Cuando Pajeú y Táramela —deben descansar un rato, pues el sobrepeso de los fusiles y morrales los fatiga el doble — llegan a la caatinga de Pitombas, todavía hay allí yagunzos diseminados. Disparan esporádicamente a la Columna que, sin prestarles atención, continúa discurriendo, entre una polvareda amarilla, hacia esa profunda depresión, antaño cauce de río, que los sertañeros llaman camino de las Umburanas.
—No te debe doler mucho, cuando te ríes, Pajeú —dice Táramela.
Pajeú está soplando el pito de madera, para hacer saber a los yagunzos que ya está allí, y piensa que tiene derecho a sonreír. ¿No están los perros hundiéndose por la quebrada, batallón tras batallón, camino de las Umburanas? ¿No los lleva ese camino, indefectiblemente, hacia la Favela?
Él y Táramela están en una explanada boscosa que cuelga sobre las barrancas peladas; no necesitan ocultarse, pues, además del ángulo muerto, los protegen los rayos del sol que ciegan a los soldados si miran en esta dirección. Ven cómo la Columna, allí abajo, va azulando, enrojeciendo la tierra grisácea. Escuchan siempre tiros esporádicos. Los yagunzos llegan reptando, emergen de cuevas, se descuelgan de palenques disimulados en los árboles.

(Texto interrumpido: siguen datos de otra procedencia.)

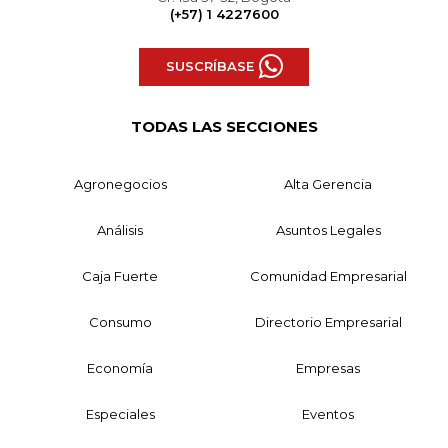
(+57) 1 4227600
SUSCRÍBASE
TODAS LAS SECCIONES
Agronegocios
Alta Gerencia
Análisis
Asuntos Legales
Caja Fuerte
Comunidad Empresarial
Consumo
Directorio Empresarial
Economía
Empresas
Especiales
Eventos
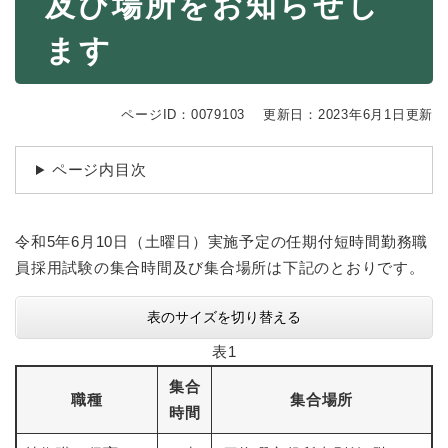
及び場所をお知らせし
続
マイナンバー
き
ます
の
税金
メ
ニ
ごみ・リサイクル
ュ
ページID：0079103
更新日：2023年6月1日更新
ー
住まい
を
交通
ページ内目次
ひ
ら
ペット・動物
く
令和5年6月10日（土曜日）実施予定の任期付短時間勤務職
おくやみ
員採用試験の集合時間及び集合場所は下記のとおりです。
地域活動・コミュニティ
人権・男女共同参画
表のサイズを切り替える
表1
消費生活
集合
相談窓口
職種
集合場所
時間
イベント・施設予約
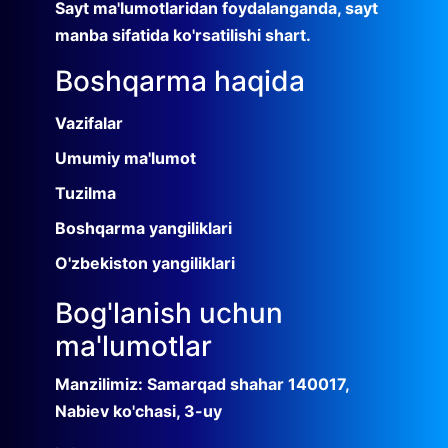
Sayt ma'lumotlaridan foydalanganda, sayt
manba sifatida ko'rsatilishi shart.
Boshqarma haqida
Vazifalar
Umumiy ma'lumot
Tuzilma
Boshqarma yangiliklari
O'zbekiston yangiliklari
Bog'lanish uchun
ma'lumotlar
Manzilimiz: Samarqad shahar 140017,
Nabiev ko'chasi, 3-uy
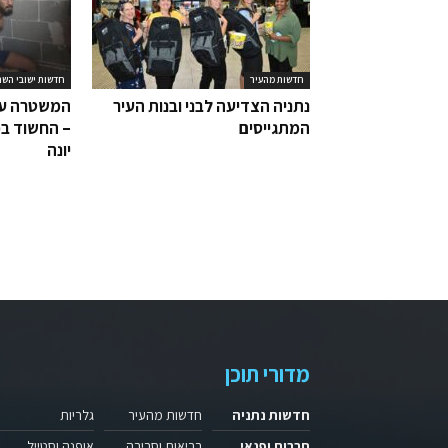
חדשות מהעיר
חדשות ישובי השר
נתניה הצדיעה לבני ובנות העיר
המשטרה עצ
המתגייסים
– החשוד בפ
יונה
מדורי תוכן
חדשות נתניה
חדשות מהעיר
גלריות
תרבות ופנאי
בריאות וסביבה
אופנה וסטייל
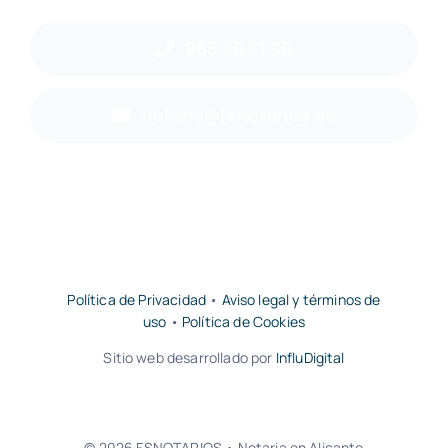
965 20 71 90
notaria@fsnotarios.es
Política de Privacidad
•
Aviso legal y términos de
uso
•
Política de Cookies
Sitio web desarrollado por
InfluDigital
© 2026 FSNOTARIOS • Notaria en Alicante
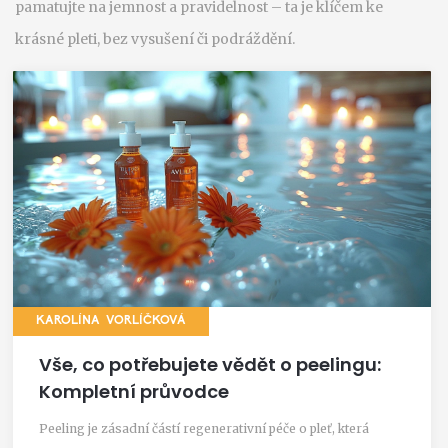
pamatujte na jemnost a pravidelnost – ta je klíčem ke
krásné pleti, bez vysušení či podráždění.
KAROLÍNA VORLÍČKOVÁ
Vše, co potřebujete vědět o peelingu:
Kompletní průvodce
Peeling je zásadní částí regenerativní péče o pleť, která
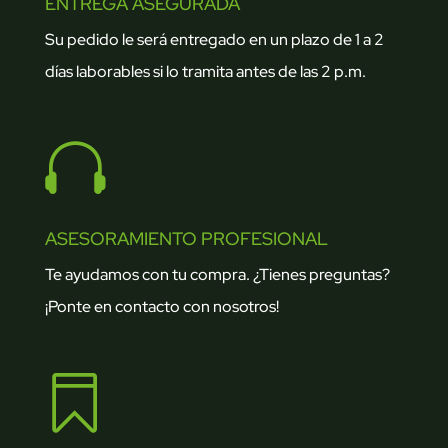
ENTREGA ASEGURADA
Su pedido le será entregado en un plazo de 1 a 2
días laborables si lo tramita antes de las 2 p.m.

ASESORAMIENTO PROFESIONAL
Te ayudamos con tu compra. ¿Tienes preguntas?
¡Ponte en contacto con nosotros!

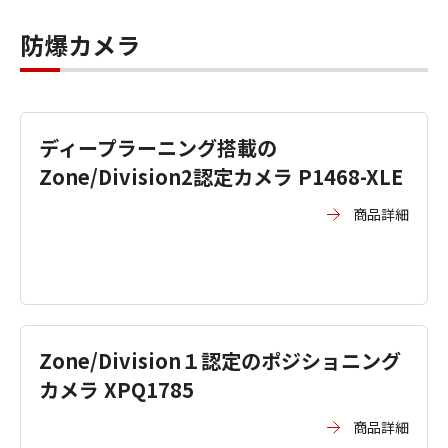
防爆カメラ
ディープラーニング搭載の
Zone/Division2認定カメラ P1468-XLE
商品詳細
Zone/Division１認定のポジショニング
カメラ XPQ1785
商品詳細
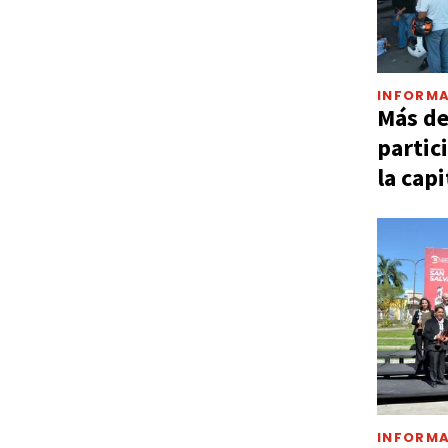
INFORMA
Más d
partic
la capi
INFORMA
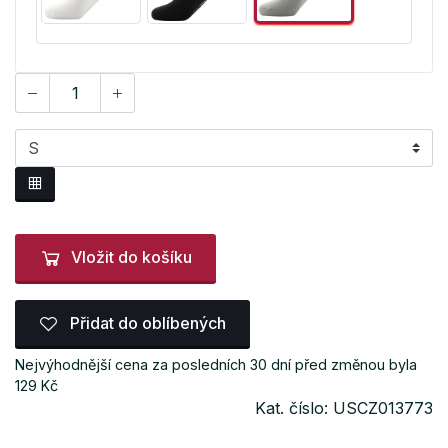
Vložit do košíku
Přidat do oblíbených
Nejvýhodnější cena za posledních 30 dní před změnou byla
129 Kč
Kat. číslo: USCZ013773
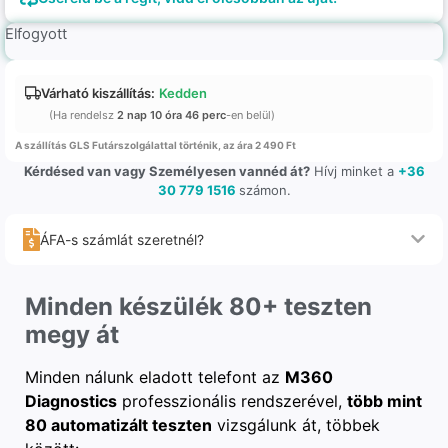
Elfogyott
Várható kiszállítás:
Kedden
(Ha rendelsz
2 nap 10 óra 46 perc
-en belül)
A szállítás GLS Futárszolgálattal történik, az ára 2 490 Ft
Kérdésed van vagy Személyesen vannéd át?
Hívj minket a
+36
30 779 1516
számon.
ÁFA-s számlát szeretnél?
Minden készülék 80+ teszten
megy át
Minden nálunk eladott telefont az
M360
Diagnostics
professzionális rendszerével,
több mint
80 automatizált teszten
vizsgálunk át, többek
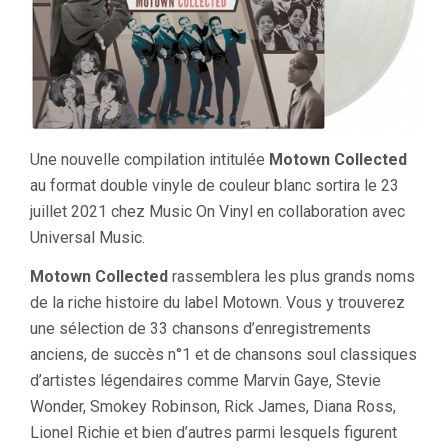
Une nouvelle compilation intitulée
Motown Collected
au format double vinyle de couleur blanc sortira le 23
juillet 2021 chez Music On Vinyl en collaboration avec
Universal Music.
Motown Collected
rassemblera les plus grands noms
de la riche histoire du label Motown. Vous y trouverez
une sélection de 33 chansons d’enregistrements
anciens, de succès n°1 et de chansons soul classiques
d’artistes légendaires comme Marvin Gaye, Stevie
Wonder, Smokey Robinson, Rick James, Diana Ross,
Lionel Richie et bien d’autres parmi lesquels figurent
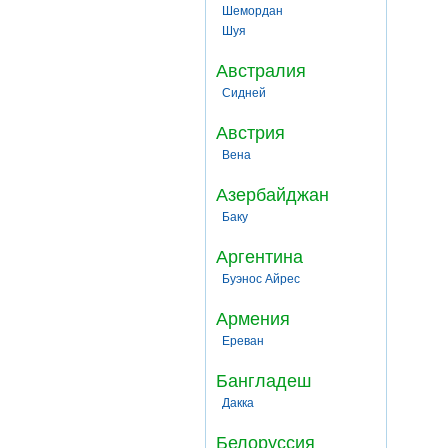
Шемордан
Шуя
Австралия
Сидней
Австрия
Вена
Азербайджан
Баку
Аргентина
Буэнос Айрес
Армения
Ереван
Бангладеш
Дакка
Белоруссия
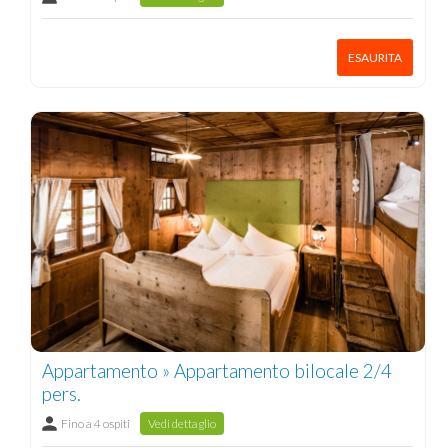
ESAURITA
Appartamento » Appartamento bilocale 2/4
pers.
Fino a 4 ospiti
Vedi dettaglio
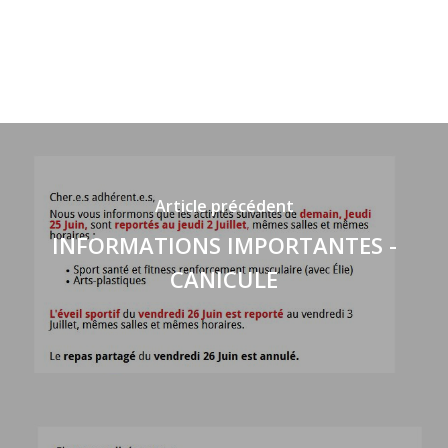
sur
Facebook(ouvre
dans
une
nouvelle
fenêtre)
Article précédent
INFORMATIONS IMPORTANTES -
CANICULE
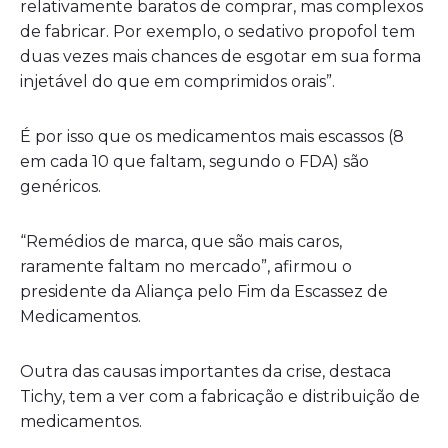
relativamente baratos de comprar, mas complexos
de fabricar. Por exemplo, o sedativo propofol tem
duas vezes mais chances de esgotar em sua forma
injetável ​​do que em comprimidos orais”.
É por isso que os medicamentos mais escassos (8
em cada 10 que faltam, segundo o FDA) são
genéricos.
“Remédios de marca, que são mais caros,
raramente faltam no mercado”, afirmou o
presidente da Aliança pelo Fim da Escassez de
Medicamentos.
Outra das causas importantes da crise, destaca
Tichy, tem a ver com a fabricação e distribuição de
medicamentos.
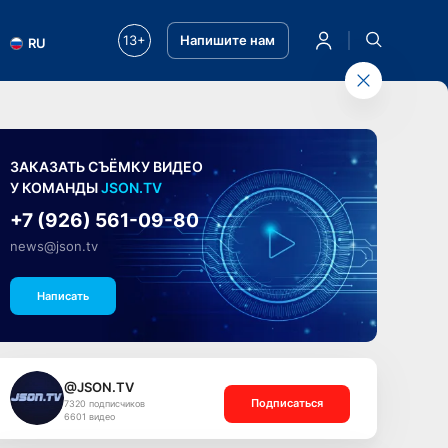
13+
Напишите нам
RU
ЗАКАЗАТЬ СЪЁМКУ ВИДЕО
У КОМАНДЫ
JSON.TV
+7 (926) 561-09-80
news@json.tv
Написать
@JSON.TV
Подписаться
7320 подписчиков
6601 видео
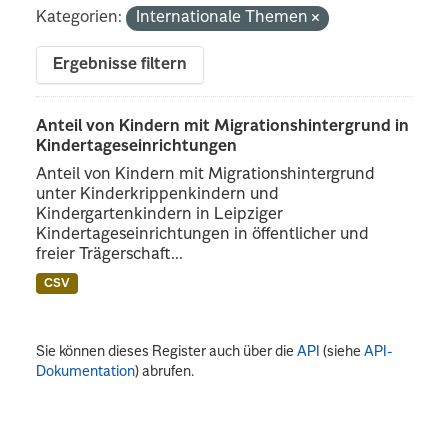
Kategorien:
Internationale Themen
Ergebnisse filtern
Anteil von Kindern mit Migrationshintergrund in
Kindertageseinrichtungen
Anteil von Kindern mit Migrationshintergrund
unter Kinderkrippenkindern und
Kindergartenkindern in Leipziger
Kindertageseinrichtungen in öffentlicher und
freier Trägerschaft...
CSV
Sie können dieses Register auch über die
API
(siehe
API-
Dokumentation
) abrufen.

Se apiñan en torno a Pajeú, al que alguien pasa un zurrón con leche, que él toma a sorbitos y que le deja un hilo blanco en las comisuras. Nadie le pregunta por su herida y, más bien, evitan mirársela, como si fuera algo impúdico. Pajeú va comiendo un puñado de frutas que ponen en sus manos: quixabas, trozos de umbú, mangabas. A la vez, escucha el informe entrecortado de dos hombres que Felicio dejó allí, mientras él iba a reforzar a Joaquim Macambira y a Mané Quadrado en las Umburanas. Los perros tardaron en reaccionar al ser tiroteados desde la explanada, porque les parecía arriesgado trepar el declive y ponerse en la mira de los tiradores o porque adivinaban que éstos eran grupos insignificantes. Sin embargo, cuando Felicio y sus hombres se adelantaron hasta la orilla del barranco y los ateos vieron que comenzaban a tener bajas, mandaron varias compañías a cazarlos. Así habían estado, ellos tratando de subir y los yagunzos aguantándolos, hasta que, por fin, los soldados se les colaron por uno y otro sitio y ellos los vieron desaparecer entre las matas. Felicio partió poco después.